Ich kann gar nicht so viel fressen...
Max Liebermanns Assoziation zu einem Nazi-Fackelzug kommt mir dieser Tage nicht aus dem Sinn, in denen die eben noch unbedingt Dafür-Gewesenen den AKW-Ausstieg so vehement fordern und zwei Tage vor den Klein-Reichswahlen "Ausstieg- aber sofort!" brüllen. Und dann tagelang (statt zu arbeiten, natürlich) nach rhetorischen Tricks suchen, um die 180 Grad-Kehre nicht wie eine 180-Grad-Kehre aussehen zu lassen, sondern wie etwas ganz Konsistentes, sich folgerichtig Ergebenes, wie eine elegante Gedankenfigur.
Der BaWü-Reaktionär bei "Hart aber fair" vermeinte denn ja auch, vor kurzem seien die Gefahren des Atoms eben noch nicht evident gewesen und auch die Grünen - man hat sie und die Ängste, die sie früher einmal repräsentierten, eben nie ernst genommen - hätten da letztendlich seit 30 Jahren Kaffeesatzleserei betrieben.
Die Herren sollten sich nicht so viel mit ihrem BILD-Image befassen und in TV-Studios lungern, sondern erfahrene, intelligente Gesprächspartner konsultieren und die richtigen Bücher lesen, z.B. "Der atomare Selbstmord" (1988) des ehemaligen Christdemokraten Herbert Gruhl, der die katastrophalen Perspektiven der Atomenergie nach Tschernobyl in exakt jenen düsteren Farben ausleuchtete, in denen sie nun in der Landschaft steht. Von wegen: wir haben´s nicht gewusst! Wir haben es gewusst, wenn wir es haben wissen wollen. Atomkraft, so das zentrale Diktum Gruhls jedenfalls, stellte schon vor dem ukrainischen Mega- GAU nicht die Umwertung der Werte dar, sondern deren Entwertung und zwar mit menschenverachtenden, letztlich tödlichen Folgen.

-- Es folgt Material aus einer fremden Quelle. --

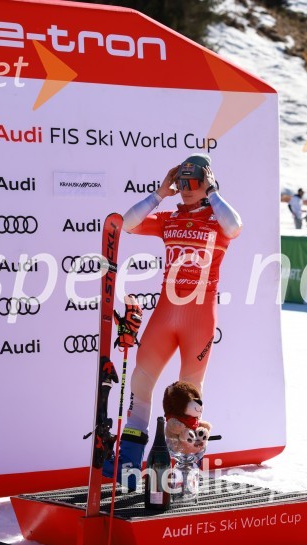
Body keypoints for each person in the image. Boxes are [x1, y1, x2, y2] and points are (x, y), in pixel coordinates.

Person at [102, 153, 242, 487]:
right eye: (182, 183)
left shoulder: (217, 219)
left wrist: (213, 193)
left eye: (194, 183)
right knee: (140, 385)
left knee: (188, 400)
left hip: (199, 318)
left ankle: (183, 470)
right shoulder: (170, 218)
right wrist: (159, 194)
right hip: (166, 315)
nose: (187, 190)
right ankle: (129, 466)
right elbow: (126, 223)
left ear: (206, 182)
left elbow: (235, 226)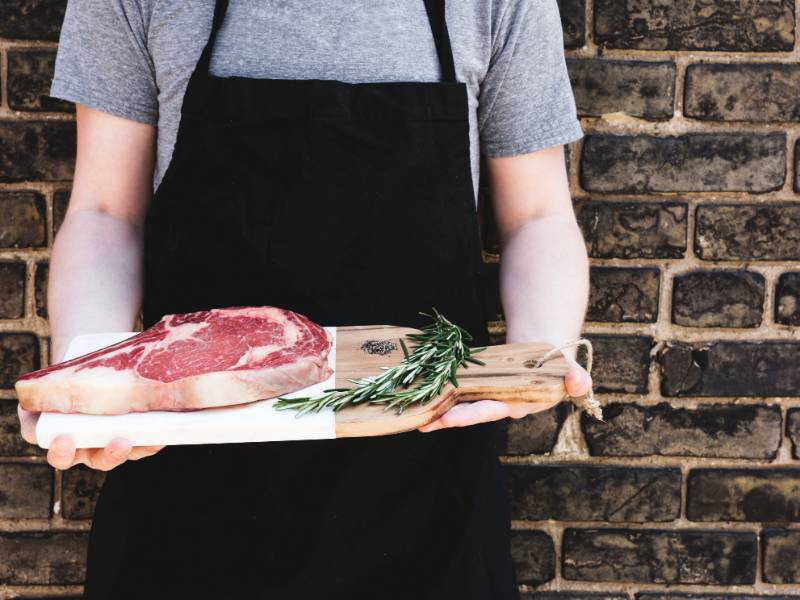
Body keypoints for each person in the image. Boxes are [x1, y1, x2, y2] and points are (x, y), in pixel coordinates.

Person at [18, 1, 592, 598]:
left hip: (430, 499)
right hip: (184, 495)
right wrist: (89, 384)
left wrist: (535, 357)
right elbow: (105, 213)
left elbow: (537, 215)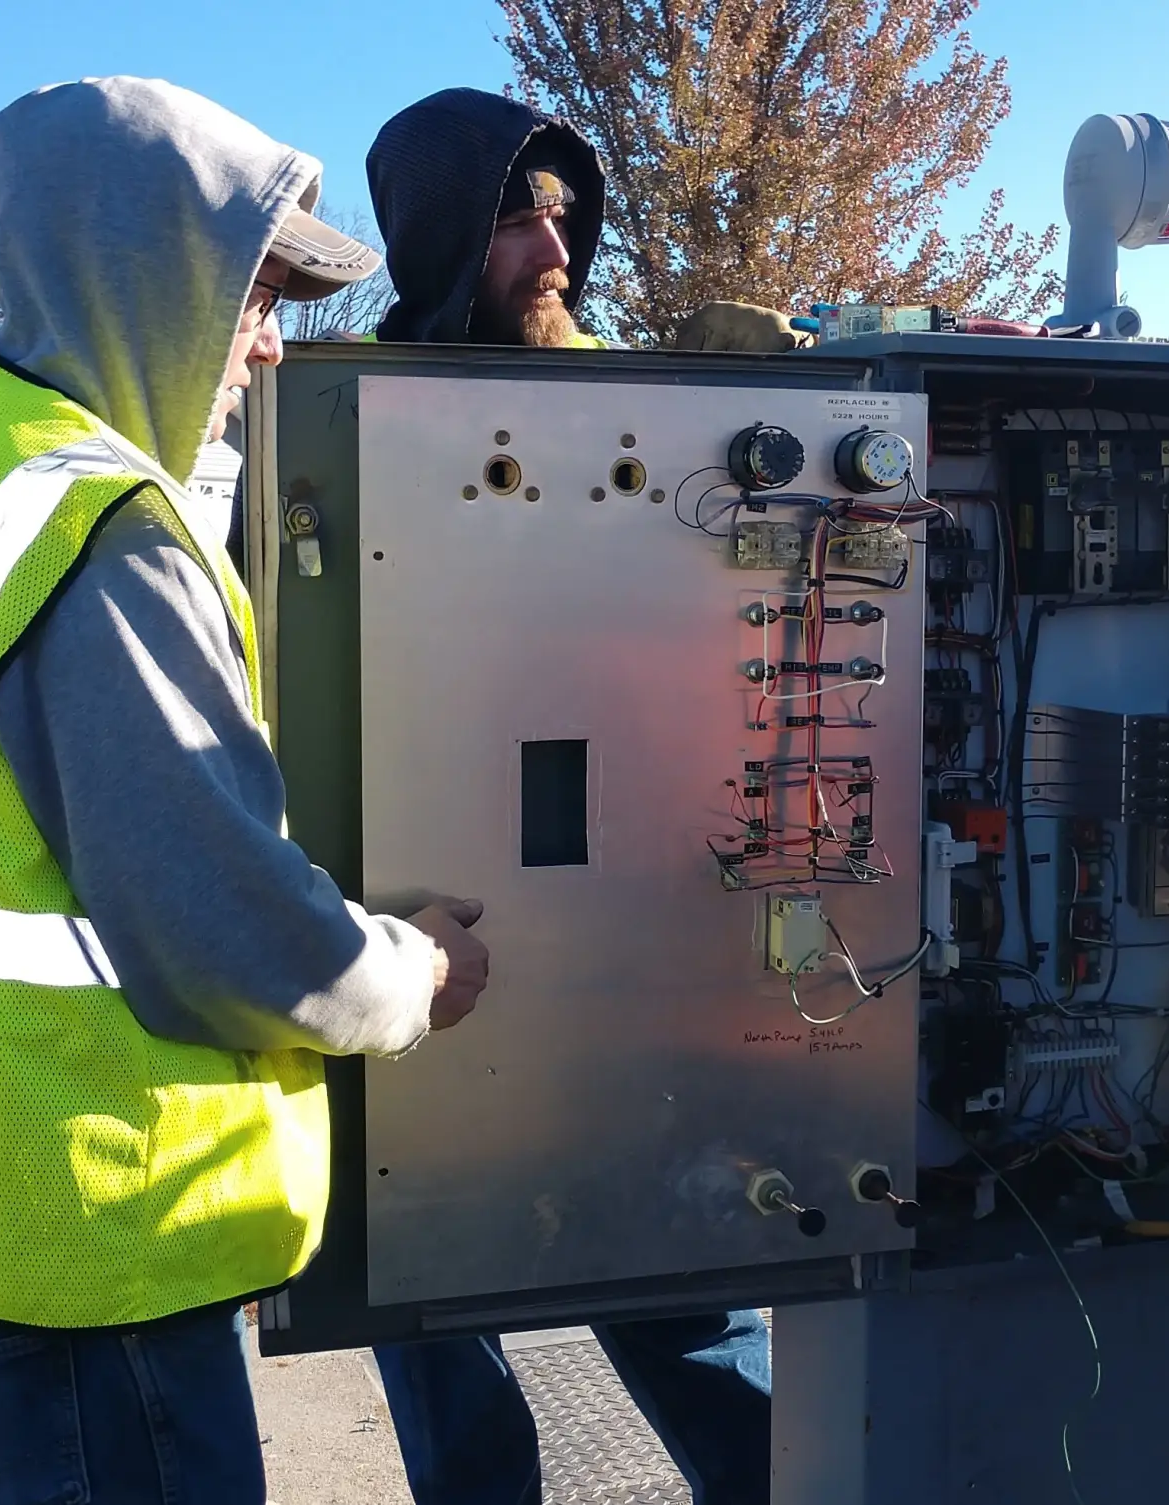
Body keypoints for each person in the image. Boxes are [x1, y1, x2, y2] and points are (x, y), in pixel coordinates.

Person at [0, 77, 491, 1504]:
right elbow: (223, 931)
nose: (271, 344)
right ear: (144, 280)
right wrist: (417, 974)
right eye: (256, 296)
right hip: (81, 1228)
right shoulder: (96, 532)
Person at [361, 86, 773, 1505]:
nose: (557, 251)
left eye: (564, 216)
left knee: (692, 1309)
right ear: (437, 237)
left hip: (625, 947)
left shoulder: (647, 413)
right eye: (517, 220)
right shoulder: (345, 414)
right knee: (433, 1321)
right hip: (423, 946)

Droht der Zynismus dieser intellektuell so unbedarften Herrscherkaste dann wegen einer "Indiskretion" (so der seit heute ehemalige BDI-Chef Schnappauf) aber doch einmal gar zu öffentlich zu werden, dann ist´s natürlich der Protokollanten-Depp gewesen, der ausgerechnet an dieser heiklen Stelle den Cheflobbyisten Brüderle nicht so genau verstanden hatte. Der habe natürlich gar nicht gesagt, die AKW seien nur aus wahltaktischen Gründen vom Netz genommen; man möge sich auf Profiteurseite mal hübsch entspannen. Nein, das hat er natürlich nicht gesagt und skandalös im Übrigen, dass man sich nirgends einmal offen und ungestört unterhalten kann.
Ach ja- das Liebermann- Zitat: ... wie ich kotzen möchte! So geht´s weiter.